Oh dear, this is awkward. You’re never going to be able to please everyone in this situation so probably best to focus on what suits you. You say the christening is important to both sides of the family - well if it is that important to them they’ll accept they’ll have to travel. The fact is that if you do it in either home country, the other side of the family is going to be inconvenienced and feel slighted. The only way to avoid favoritism would be to do it where you live so they can all moan equally.

Florencex · 09/10/2020 07:57

I am with your family, I would not fly overseas for a christening and I especially wouldn’t at the moment.

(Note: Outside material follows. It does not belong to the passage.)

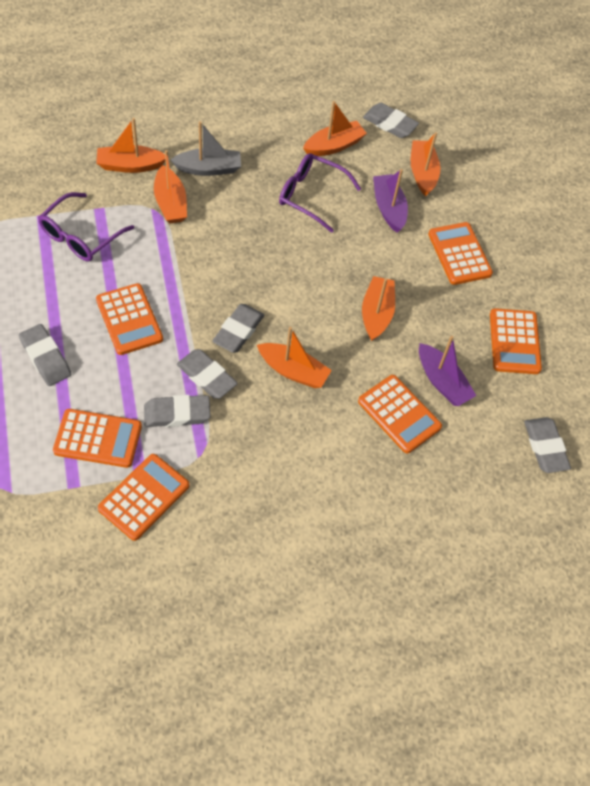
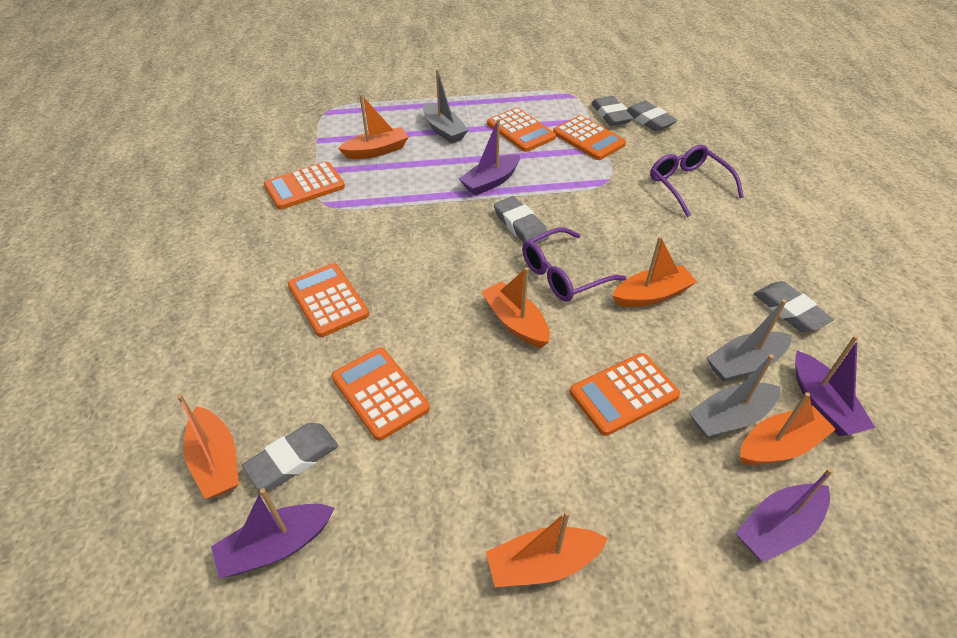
grey boat: 1 -> 3
grey eraser: 6 -> 5
purple boat: 2 -> 4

SleepingStandingUp · 09/10/2020 09:39

Yeah Def sounds like they just don't want to go on holiday to your partner's homeland. Be honest op, where it is, would you spend hundreds willingly to go for fun? How God is the infrastructure, is one more ""developed"" than the other?
I agree with others, Christening should be in the church you attend with your friends and whoever wants to travel. Those that can't can Skype or film it and take it over with you to visit. Surely the important thing is that she's christened into the faith and God's protection, not that they're there to witness it

OoohTheStatsDontLie · 09/10/2020 10:18

Rather than expecting loads of people to travel to you, I'd just do it twice, once in his country and once in yours (if that's not possible eg like you cant get married twice, then I'd have a blessing or party in the second one). It doesn't sound like that big a deal to them, if they wouldn't attend

lyralalala · 09/10/2020 10:21

@Florencex

I am with your family, I would not fly overseas for a christening and I especially wouldn’t at the moment.
They are happy to fly overseas though. Just not to the DH's country.